EXERCISE DESCRIPTION: In the article below about CNN's town hall with Donald Trump, condense the paragraph beginning "Instead, he engaged" into a brief bulleted list that keeps its main facts.

SOURCE:
▬▬▬▬▬▬

CNN's highly anticipated town hall with Donald Trump on Wednesday night renewed longstanding questions about how to cover the former president without simply allowing him to peddle falsehoods on a national platform. Those questions are becoming more urgent as Trump's campaign recovers from last November's lackluster rollout of a new White House campaign.
Hosted by anchor Kaitlan Collins, a former White House reporter and a rising star at the network, the event came as Trump appeared to be consolidating his position as the GOP frontrunner. In the audience sat undecided voters from New Hampshire, a crucial early-primary state.
But there was little effort from the former president to demonstrate that he had been chastened by his loss in 2020 and was intent on running a more disciplined campaign in 2024.
Instead, he engaged in his usual lies about his loss to Biden while also mocking the judgment against him earlier this week in a Manhattan sexual assault civil suit brought by writer E. Jean Carroll. He claimed that he could end the war in Ukraine within 24 hours and suggested that the way to prevent school shootings was to arm teachers.
And for good measure, he insulted Collins, calling her a “nasty person.”
Questions about CNN’s judgment
Eight years after Trump launched his first presidential campaign, the question of how to cover the master of attention-getting remains unresolved. He is clearly not the sideshow some dismissed him as in 2015 (he did, after all, win the presidency in 2016), but in the wake of the Jan. 6, 2021, deadly riot at the U.S. Capitol, there are legitimate questions about how to properly cover a candidate routinely given to make incendiary statements, not to mention transparently false ones.
CNN chief executive Chris Licht has been intent on making the network more appealing to moderates and even conservatives during the Trump presidency, and Wednesday night's town hall was clearly an effort to appeal to voters who might otherwise have tuned in to Fox News.
But to some, simply letting Trump peddle falsehoods was a disservice to the political process. Rep. Alexandria Ocasio-Cortez, D-N.Y., said on Twitter that "CNN should be ashamed of themselves," while Democratic strategist Simon Rosenberg called on Licht to resign.
Licht, for his part, is reportedly pleased.
Harsh reviews from news media
During his presidency, Trump attacked journalists as “enemies of the people” and promulgators of “fake news,” yet no public figure seeks media attention as avidly as he does. Accordingly, the media turned to Trump on Wednesday night, as they had so many times before. For the most part, they came away unimpressed by his performance.
USA Today columnist Rex Huppke called the town hall a "lie-a-palooza" and "a visceral display of disreputableness," writing, "CNN effectively gave America a primetime Trump rally with fewer people selling offensive T-shirts outside."
The Guardian similarly described the 70-minute special as "a mess of lies" which, they argued, was "utterly predictable."
Former police officer Michael Fanone, who tried to protect the Capitol as it was stormed by Trump supporters on Jan. 6 and later became an outspoken critic of the former president, lamented that Trump seemed, once again, to have gotten a free pass from the press.
"It's worse than I could have ever imagined. It's an absolute disaster. There's no way to fact-check this guy in real time. He's a volcano of bullshit," he told HuffPost.
Collins also received mixed reviews for her performance, with the Wrap noting that "Collins attempted to counter Trump's claims, clarifying that the election was not rigged, but the pushbacks were fairly tepid and largely went unremarked by the audience."
The Washington Post media desk also acknowledged that Collins "attempted to correct inaccurate claims made by former president Donald Trump about many topics — but she found her rebuttals falling on deaf ears."

▬▬▬▬▬▬

Rows from a dataset:
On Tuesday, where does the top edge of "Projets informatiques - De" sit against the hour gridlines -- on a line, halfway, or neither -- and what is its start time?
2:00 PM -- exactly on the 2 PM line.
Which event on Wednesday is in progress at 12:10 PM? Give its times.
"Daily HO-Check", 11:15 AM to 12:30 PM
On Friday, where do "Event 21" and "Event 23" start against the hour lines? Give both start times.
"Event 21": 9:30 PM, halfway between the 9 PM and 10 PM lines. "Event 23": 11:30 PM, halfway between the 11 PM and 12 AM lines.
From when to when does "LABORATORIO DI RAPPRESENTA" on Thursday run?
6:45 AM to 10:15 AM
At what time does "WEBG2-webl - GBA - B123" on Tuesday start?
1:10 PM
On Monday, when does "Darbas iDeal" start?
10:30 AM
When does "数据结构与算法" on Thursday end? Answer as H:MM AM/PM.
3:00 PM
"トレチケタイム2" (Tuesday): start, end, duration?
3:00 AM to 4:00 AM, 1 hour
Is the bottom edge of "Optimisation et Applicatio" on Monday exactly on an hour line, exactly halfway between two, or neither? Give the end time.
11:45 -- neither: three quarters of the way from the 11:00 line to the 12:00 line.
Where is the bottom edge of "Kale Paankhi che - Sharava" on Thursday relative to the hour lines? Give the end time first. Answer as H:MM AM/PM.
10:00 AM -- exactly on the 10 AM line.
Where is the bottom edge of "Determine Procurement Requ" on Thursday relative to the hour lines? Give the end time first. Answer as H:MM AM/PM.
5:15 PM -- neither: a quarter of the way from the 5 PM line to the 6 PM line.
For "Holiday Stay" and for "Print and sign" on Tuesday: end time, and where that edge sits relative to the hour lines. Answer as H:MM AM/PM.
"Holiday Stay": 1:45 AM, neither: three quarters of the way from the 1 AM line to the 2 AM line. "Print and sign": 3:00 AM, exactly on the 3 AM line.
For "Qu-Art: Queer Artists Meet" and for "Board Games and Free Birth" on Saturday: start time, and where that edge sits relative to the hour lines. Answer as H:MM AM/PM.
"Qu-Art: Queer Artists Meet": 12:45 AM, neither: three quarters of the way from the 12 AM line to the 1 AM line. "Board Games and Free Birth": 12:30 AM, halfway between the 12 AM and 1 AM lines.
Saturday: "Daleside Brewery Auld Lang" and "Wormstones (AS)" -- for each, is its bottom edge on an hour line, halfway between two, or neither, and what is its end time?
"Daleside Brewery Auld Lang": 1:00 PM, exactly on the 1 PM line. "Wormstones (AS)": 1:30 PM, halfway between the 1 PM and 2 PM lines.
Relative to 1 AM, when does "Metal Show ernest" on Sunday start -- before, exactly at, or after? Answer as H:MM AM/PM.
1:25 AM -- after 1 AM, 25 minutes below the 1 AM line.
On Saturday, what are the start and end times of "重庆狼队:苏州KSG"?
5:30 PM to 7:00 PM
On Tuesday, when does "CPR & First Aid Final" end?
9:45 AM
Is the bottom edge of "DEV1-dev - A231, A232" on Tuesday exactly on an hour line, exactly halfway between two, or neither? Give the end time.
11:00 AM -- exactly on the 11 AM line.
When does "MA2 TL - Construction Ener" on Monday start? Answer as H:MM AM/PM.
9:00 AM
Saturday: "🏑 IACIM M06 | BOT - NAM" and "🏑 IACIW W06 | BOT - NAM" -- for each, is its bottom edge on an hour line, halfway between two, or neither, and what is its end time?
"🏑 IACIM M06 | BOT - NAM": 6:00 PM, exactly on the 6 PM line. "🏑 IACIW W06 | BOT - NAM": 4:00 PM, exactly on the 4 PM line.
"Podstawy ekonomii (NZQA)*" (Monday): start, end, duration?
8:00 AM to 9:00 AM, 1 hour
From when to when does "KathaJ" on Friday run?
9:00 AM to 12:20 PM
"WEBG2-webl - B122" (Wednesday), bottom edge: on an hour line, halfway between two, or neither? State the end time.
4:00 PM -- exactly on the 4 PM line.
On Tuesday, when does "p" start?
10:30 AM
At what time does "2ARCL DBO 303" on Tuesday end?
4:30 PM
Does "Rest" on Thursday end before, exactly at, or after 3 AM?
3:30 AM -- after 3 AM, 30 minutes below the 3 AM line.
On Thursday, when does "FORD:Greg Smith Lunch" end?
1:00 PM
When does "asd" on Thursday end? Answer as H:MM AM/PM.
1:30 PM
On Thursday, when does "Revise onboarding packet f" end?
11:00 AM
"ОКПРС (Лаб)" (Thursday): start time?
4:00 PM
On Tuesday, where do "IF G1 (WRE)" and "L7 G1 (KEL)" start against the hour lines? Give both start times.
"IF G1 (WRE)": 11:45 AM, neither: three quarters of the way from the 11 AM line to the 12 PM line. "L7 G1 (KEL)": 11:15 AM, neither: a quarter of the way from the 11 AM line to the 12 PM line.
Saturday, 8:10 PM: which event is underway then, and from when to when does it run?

▬▬▬▬▬▬

EXERCISE RESULT:
- Repeated his usual lies about losing to Biden
- Mocked this week's judgment against him in the Manhattan sexual assault civil suit brought by writer E. Jean Carroll
- Claimed he could end the war in Ukraine within 24 hours
- Suggested arming teachers to prevent school shootings